Abril e a saúde materno-infantil: um legado a cuidar

Paulo Tourais
Enfermeiro Especialista em Saúde Materna e Obstétrica

O 25 de Abril de 1974 trouxe consigo uma lufada de ar fresco e a promessa de um futuro mais justo e igualitário para Portugal. Entre as muitas conquistas que se seguiram, o Serviço Nacional de Saúde (SNS) destaca-se como um pilar fundamental, garantindo o acesso à saúde a todos os cidadãos. Hoje, debruçamo-nos sobre um dos seus impactos mais significativos: a notável redução da mortalidade materna e neonatal.

Os números falam por si. Em 1975, um ano após a revolução, perdiam-se 42,9 vidas maternas por cada 100.000 nados-vivos. Em 2021, essa taxa desceu para 9 óbitos por 100.000 nados-vivos, um progresso inegável. No entanto, os dados mais recentes revelam uma tendência preocupante: em 2020 houve um ligeiro aumento, que parece ter-se intensificado em 2022, com 13,1 óbitos por 100.000 nados-vivos.

A mesma trajetória de sucesso, com um revés recente, observa-se na mortalidade infantil. Em 1974, a perda de crianças era dramática: 38 por cada 1000 nascimentos. Em 2022, Portugal orgulhava-se de uma taxa de apenas 2,6 por 1000 nados-vivos, colocando o país entre os melhores da Europa. Contudo, também aqui se regista um ligeiro aumento, possivelmente pelas mesmas razões que afetam a mortalidade materna.

As causas para esta inversão de tendência são complexas. A dificuldade no acesso aos cuidados de saúde, agravada pela falta de médicos de família e obstetras, dificulta o acompanhamento adequado das gravidezes. Adicionalmente, o crescente “turismo de saúde”, com grávidas estrangeiras sem seguimento obstétrico prévio a escolherem Portugal para dar à luz, pode também contribuir para estes números menos animadores.

Passados 51 anos desde a Revolução dos Cravos, é crucial encontrar novas formas e ter a coragem política de reforçar os alicerces da saúde materna e fetal. Uma abordagem inovadora passa por reconhecer e integrar plenamente os Enfermeiros Especialistas em Saúde Materna e Obstétrica como atores centrais neste processo.

Esta nova visão traria consigo inúmeras vantagens:

Maior Acessibilidade: Ao permitir que enfermeiros obstetras acompanhem gravidezes de baixo risco, alivia-se a pressão sobre os obstetras, democratizando o acesso aos cuidados pré-natais, especialmente em zonas mais remotas. As grávidas poderiam beneficiar de consultas mais frequentes e perto de casa.

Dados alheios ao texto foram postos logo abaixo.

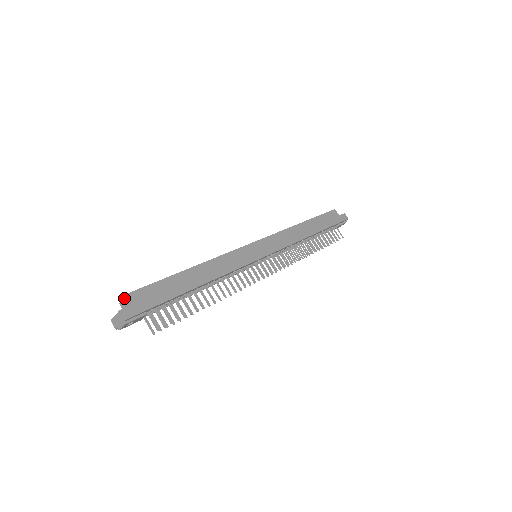
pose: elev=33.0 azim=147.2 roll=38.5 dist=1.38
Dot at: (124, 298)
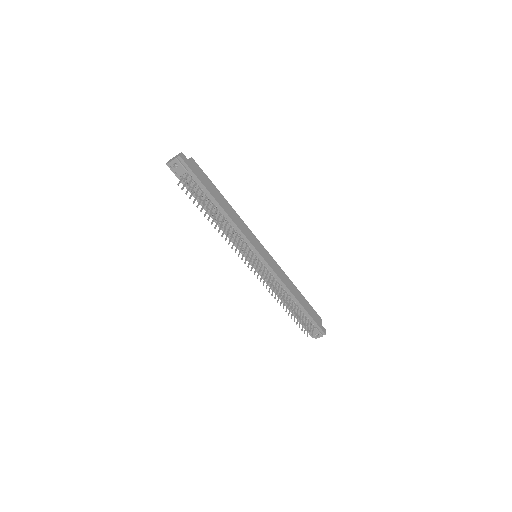
Dot at: occluded
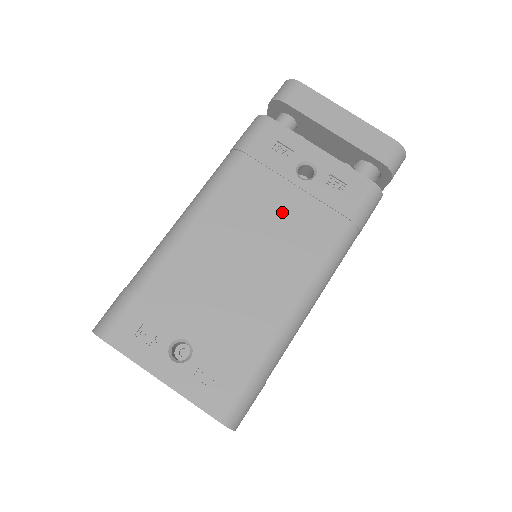
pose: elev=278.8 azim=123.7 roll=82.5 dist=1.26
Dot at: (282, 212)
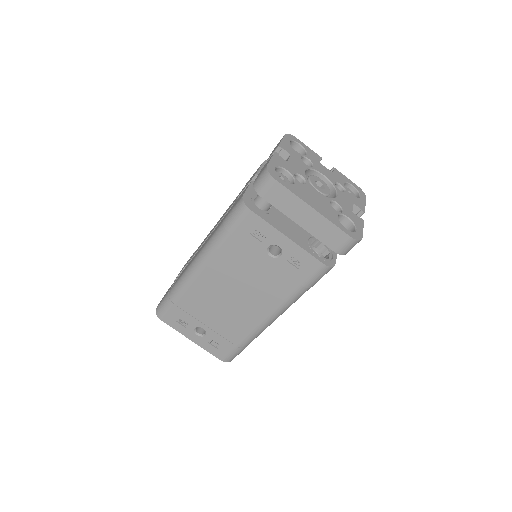
Dot at: (256, 275)
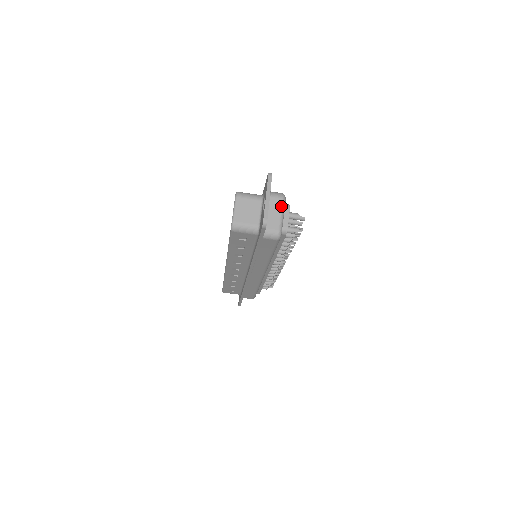
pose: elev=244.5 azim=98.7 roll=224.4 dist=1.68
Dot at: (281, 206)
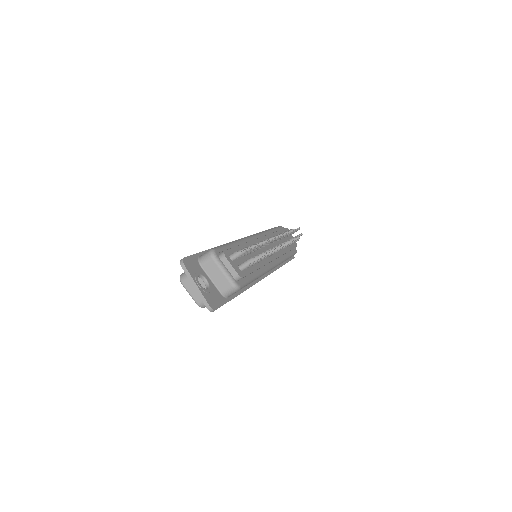
Dot at: (217, 266)
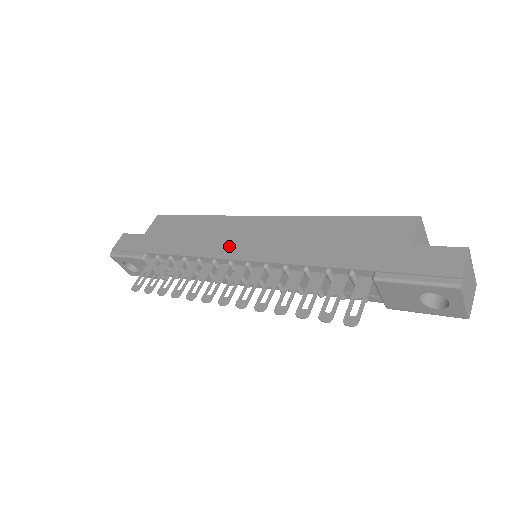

Promoção da Saúde e Prevenção: A forte componente educativa dos enfermeiros obstetras permitiria um acompanhamento mais dedicado à nutrição, exercício, sinais de alerta e preparação para o parto e pós-parto, fomentando estilos de vida saudáveis e a deteção precoce de problemas.

Continuidade de Cuidados: O acompanhamento consistente por um enfermeiro obstetra ao longo da gravidez fortalece a relação de confiança e a comunicação, permitindo um conhecimento aprofundado das necessidades individuais de cada grávida e um plano de cuidados mais personalizado.

Empoderamento da Grávida: Sentir-se ouvida e compreendida por um profissional de saúde dedicado aumenta a confiança da grávida e a sua participação ativa nas decisões sobre a sua saúde e a do seu bebé, tornando a experiência da gravidez mais positiva.

Deteção Precoce de Complicações: Apesar de focados em gravidezes de baixo risco, os enfermeiros obstetras estão capacitados para identificar sinais de alerta e encaminhar as grávidas para os obstetras quando necessário, garantindo uma intervenção rápida e eficaz.

Otimização de Recursos: Delegar o acompanhamento de gravidezes de baixo risco a enfermeiros obstetras permite que os médicos obstetras se concentrem nos casos mais complexos, otimizando os recursos do SNS e assegurando que as grávidas com maiores necessidades recebam cuidados especializados.

Alinhamento com as Melhores Práticas Internacionais: A Organização Mundial da Saúde e outras entidades internacionais preconizam um papel mais ativo dos enfermeiros obstetras no acompanhamento da gravidez de baixo risco. Adotar esta prática colocaria Portugal em linha com as melhores evidências científicas e recomendações globais.

Implementar esta mudança exige uma revisão das políticas de saúde, investimento na formação especializada de enfermeiros e uma colaboração estreita e bem definida entre enfermeiros obstetras e médicos obstetras. No entanto, os benefícios potenciais para a saúde das mães e dos bebés são inegáveis e merecem uma análise séria e aprofundada.

Está na hora de agir. Está na hora de pensar no futuro da saúde materno-infantil em Portugal.